Il le congédia sur ces paroles menaçantes et Clipton fut conduit devant le prisonnier. Il fut d’abord bouleversé et épouvanté par la condition à laquelle son chef était réduit et par la dégradation physique que son organisme avait subie en si peu de temps. Le son de la voix, à peine perceptible, semblait un écho lointain et étouffé des accents autoritaires que le médecin avait encore dans l’oreille. Mais ce n’étaient là que des apparences. L’esprit du colonel Nicholson n’avait éprouvé aucune métamorphose, et les paroles qu’il prononçait étaient toujours les mêmes, quoique émises sur un timbre différent. Clipton, décidé en entrant à le persuader de céder, se rendit compte qu’il n’avait aucune chance de le convaincre.
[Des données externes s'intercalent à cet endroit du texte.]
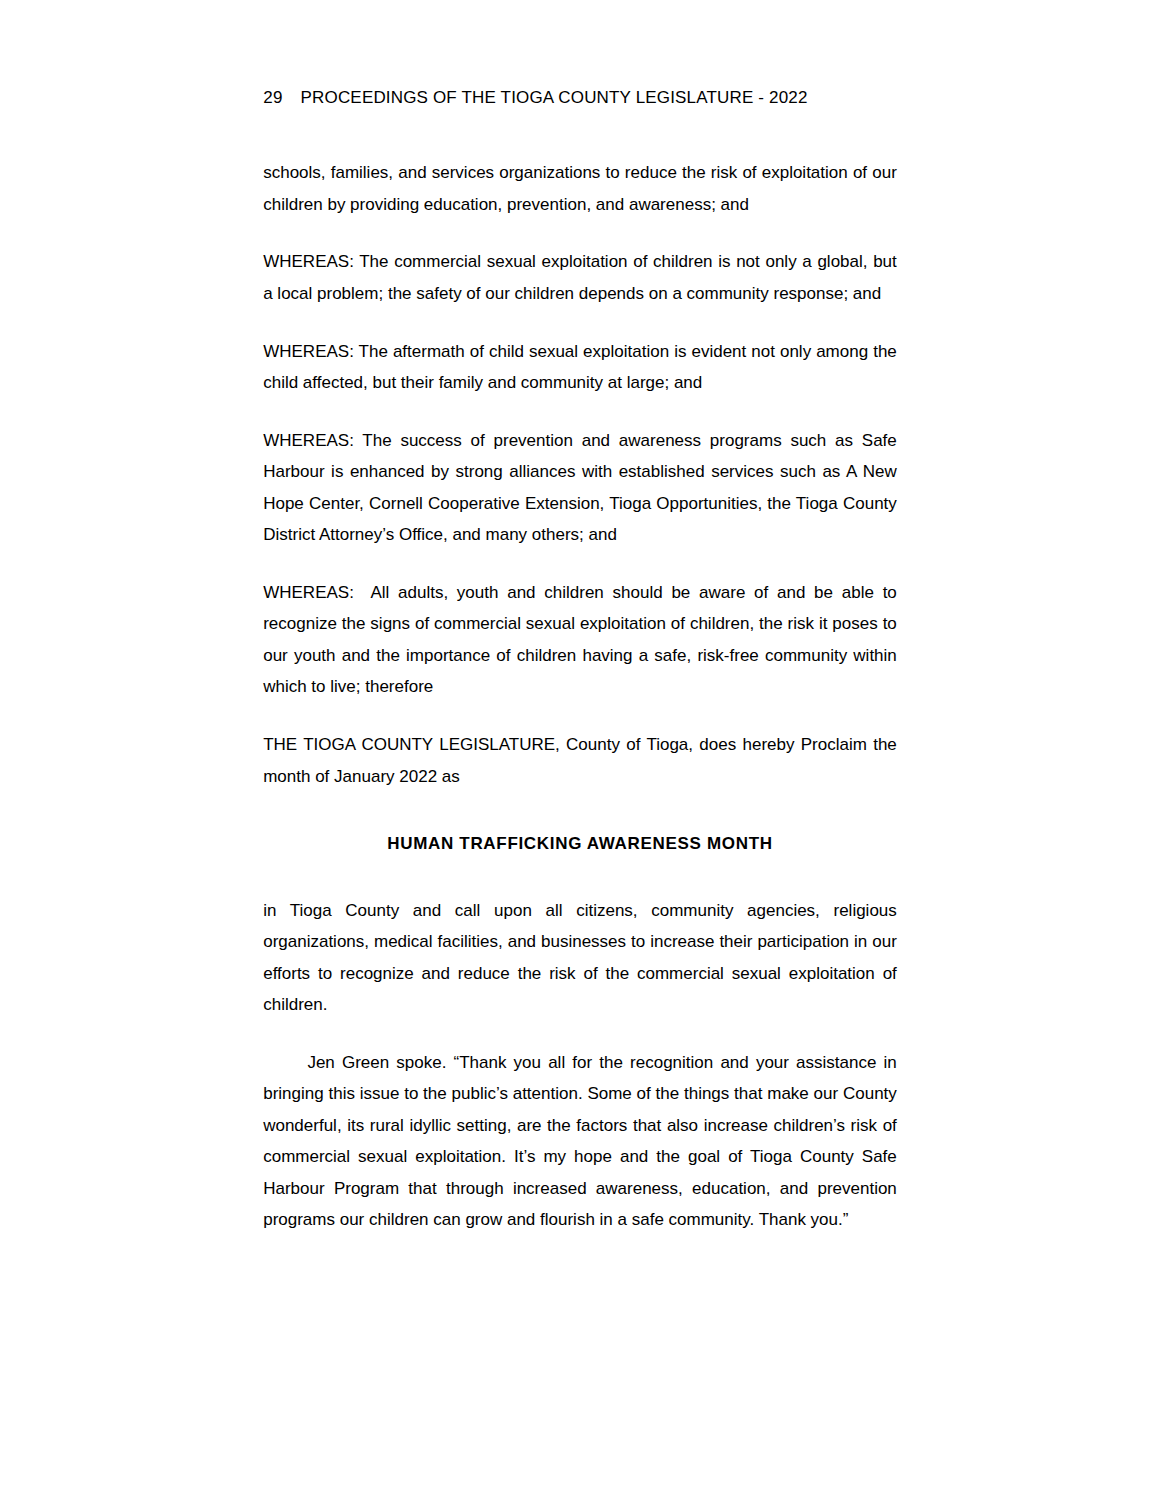29
PROCEEDINGS OF THE TIOGA COUNTY LEGISLATURE - 2022
schools, families, and services organizations to reduce the risk of exploitation of our children by providing education, prevention, and awareness; and
WHEREAS: The commercial sexual exploitation of children is not only a global, but a local problem; the safety of our children depends on a community response; and
WHEREAS: The aftermath of child sexual exploitation is evident not only among the child affected, but their family and community at large; and
WHEREAS: The success of prevention and awareness programs such as Safe Harbour is enhanced by strong alliances with established services such as A New Hope Center, Cornell Cooperative Extension, Tioga Opportunities, the Tioga County District Attorney’s Office, and many others; and
WHEREAS: All adults, youth and children should be aware of and be able to recognize the signs of commercial sexual exploitation of children, the risk it poses to our youth and the importance of children having a safe, risk-free community within which to live; therefore
THE TIOGA COUNTY LEGISLATURE, County of Tioga, does hereby Proclaim the month of January 2022 as
HUMAN TRAFFICKING AWARENESS MONTH
in Tioga County and call upon all citizens, community agencies, religious organizations, medical facilities, and businesses to increase their participation in our efforts to recognize and reduce the risk of the commercial sexual exploitation of children.
Jen Green spoke. “Thank you all for the recognition and your assistance in bringing this issue to the public’s attention. Some of the things that make our County wonderful, its rural idyllic setting, are the factors that also increase children’s risk of commercial sexual exploitation. It’s my hope and the goal of Tioga County Safe Harbour Program that through increased awareness, education, and prevention programs our children can grow and flourish in a safe community. Thank you.”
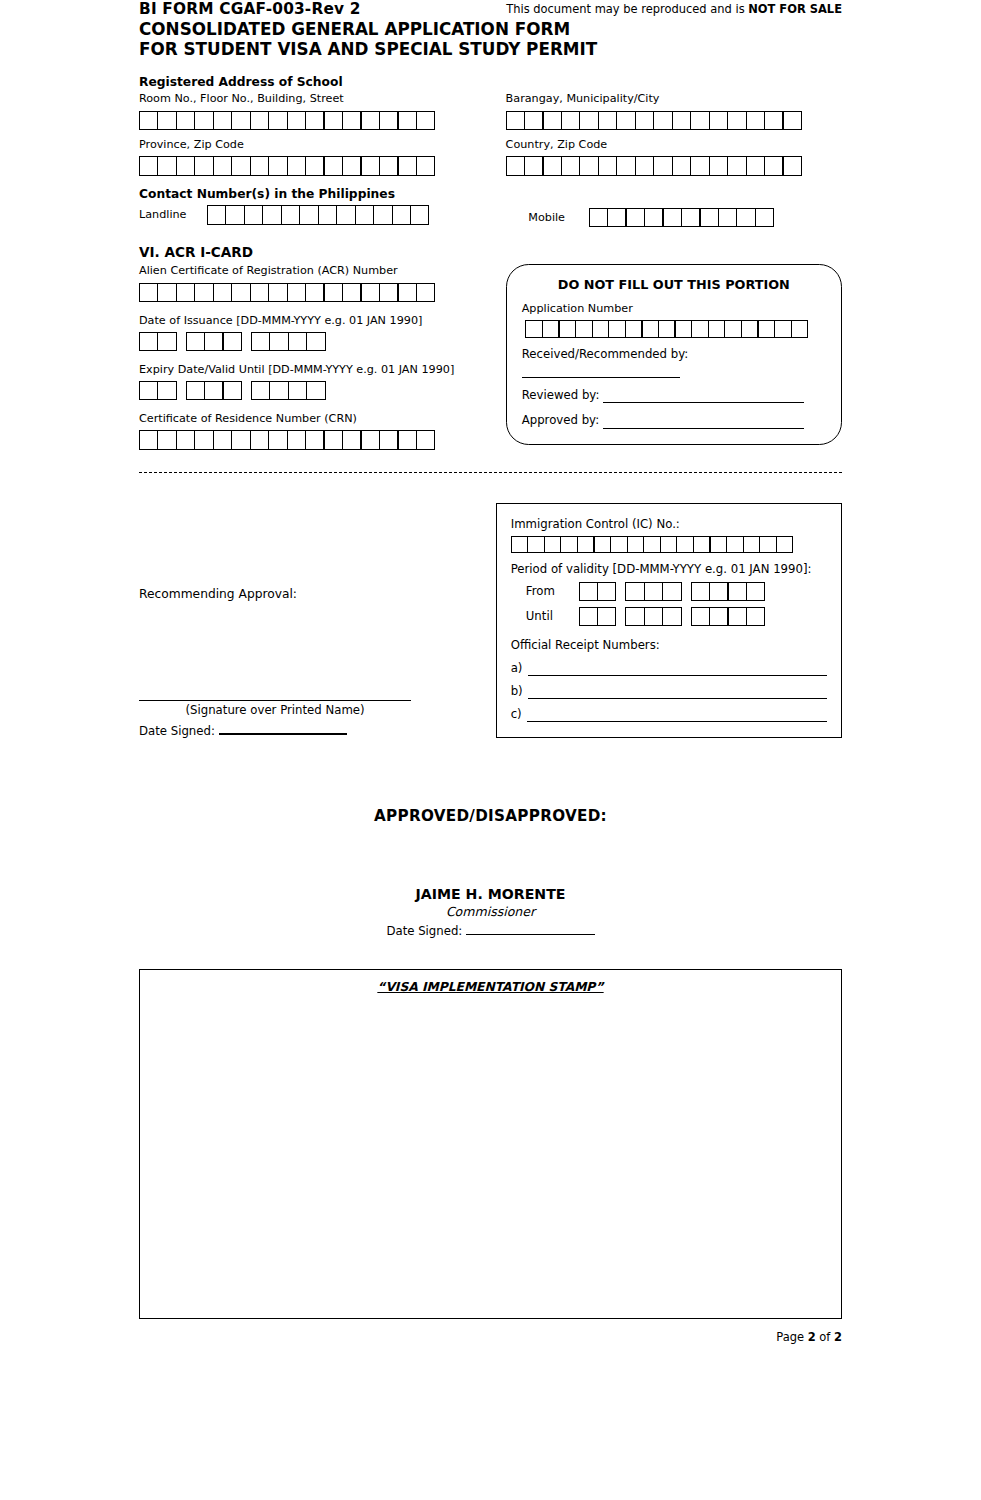BI FORM CGAF-003-Rev 2
This document may be reproduced and is NOT FOR SALE
CONSOLIDATED GENERAL APPLICATION FORM
FOR STUDENT VISA AND SPECIAL STUDY PERMIT
Registered Address of School
Room No., Floor No., Building, Street
Province, Zip Code
Contact Number(s) in the Philippines
Landline
Barangay, Municipality/City
Country, Zip Code
Mobile
VI. ACR I-CARD
Alien Certificate of Registration (ACR) Number
Date of Issuance [DD-MMM-YYYY e.g. 01 JAN 1990]
Expiry Date/Valid Until [DD-MMM-YYYY e.g. 01 JAN 1990]
Certificate of Residence Number (CRN)
DO NOT FILL OUT THIS PORTION
Application Number
Received/Recommended by:
Reviewed by:
Approved by:
Recommending Approval:
(Signature over Printed Name)
Date Signed:
Immigration Control (IC) No.:
Period of validity [DD-MMM-YYYY e.g. 01 JAN 1990]:
From
Until
Official Receipt Numbers:
a)
b)
c)
APPROVED/DISAPPROVED:
JAIME H. MORENTE
Commissioner
Date Signed:
“VISA IMPLEMENTATION STAMP”
Page 2 of 2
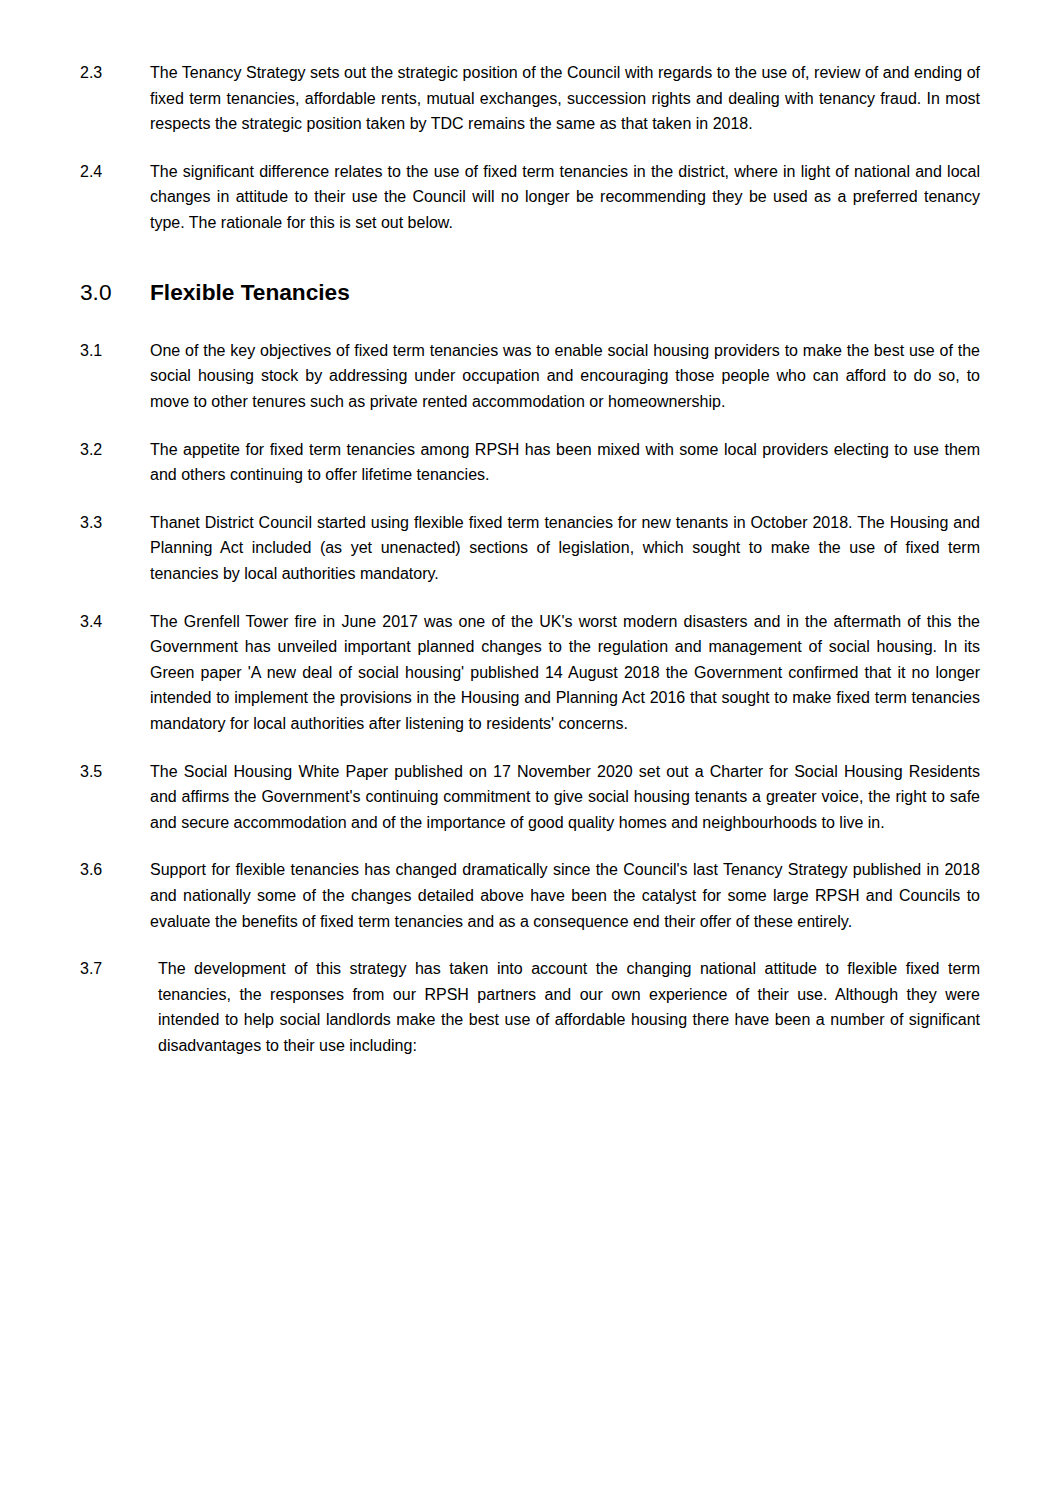2.3
The Tenancy Strategy sets out the strategic position of the Council with regards to the use of, review of and ending of fixed term tenancies, affordable rents, mutual exchanges, succession rights and dealing with tenancy fraud. In most respects the strategic position taken by TDC remains the same as that taken in 2018.
2.4
The significant difference relates to the use of fixed term tenancies in the district, where in light of national and local changes in attitude to their use the Council will no longer be recommending they be used as a preferred tenancy type. The rationale for this is set out below.
3.0 Flexible Tenancies
3.1
One of the key objectives of fixed term tenancies was to enable social housing providers to make the best use of the social housing stock by addressing under occupation and encouraging those people who can afford to do so, to move to other tenures such as private rented accommodation or homeownership.
3.2
The appetite for fixed term tenancies among RPSH has been mixed with some local providers electing to use them and others continuing to offer lifetime tenancies.
3.3
Thanet District Council started using flexible fixed term tenancies for new tenants in October 2018. The Housing and Planning Act included (as yet unenacted) sections of legislation, which sought to make the use of fixed term tenancies by local authorities mandatory.
3.4
The Grenfell Tower fire in June 2017 was one of the UK's worst modern disasters and in the aftermath of this the Government has unveiled important planned changes to the regulation and management of social housing. In its Green paper 'A new deal of social housing' published 14 August 2018 the Government confirmed that it no longer intended to implement the provisions in the Housing and Planning Act 2016 that sought to make fixed term tenancies mandatory for local authorities after listening to residents' concerns.
3.5
The Social Housing White Paper published on 17 November 2020 set out a Charter for Social Housing Residents and affirms the Government's continuing commitment to give social housing tenants a greater voice, the right to safe and secure accommodation and of the importance of good quality homes and neighbourhoods to live in.
3.6
Support for flexible tenancies has changed dramatically since the Council's last Tenancy Strategy published in 2018 and nationally some of the changes detailed above have been the catalyst for some large RPSH and Councils to evaluate the benefits of fixed term tenancies and as a consequence end their offer of these entirely.
3.7
The development of this strategy has taken into account the changing national attitude to flexible fixed term tenancies, the responses from our RPSH partners and our own experience of their use. Although they were intended to help social landlords make the best use of affordable housing there have been a number of significant disadvantages to their use including:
Il épuisa rapidement les arguments préparés, puis resta court. Le colonel ne discuta même pas et dit simplement :

« Faites part aux autres de ma volonté absolue. En aucune circonstance, je ne puis tolérer qu’un officier de mon régiment travaille comme un manœuvre. »

Clipton quitta la cellule, partagé une fois encore entre l’admiration et l’exaspération, en proie à une troublante incertitude quant à la conduite de son chef, hésitant à le vénérer comme un héros ou à le considérer comme un effroyable imbécile, se demandant s’il ne serait pas opportun de prier le Seigneur pour qu’il rappelât à Lui le plus tôt possible, en lui accordant l’auréole des martyrs, un fou dangereux dont la conduite risquait d’attirer les pires catastrophes sur le camp de la rivière Kwaï. Saïto avait dit à peu près la vérité. Un traitement à peine plus humain était appliqué aux autres officiers, et la troupe subissait, à chaque instant, les brutalités des gardes. En s’en allant, Clipton songeait aux périls qui menaçaient ses malades.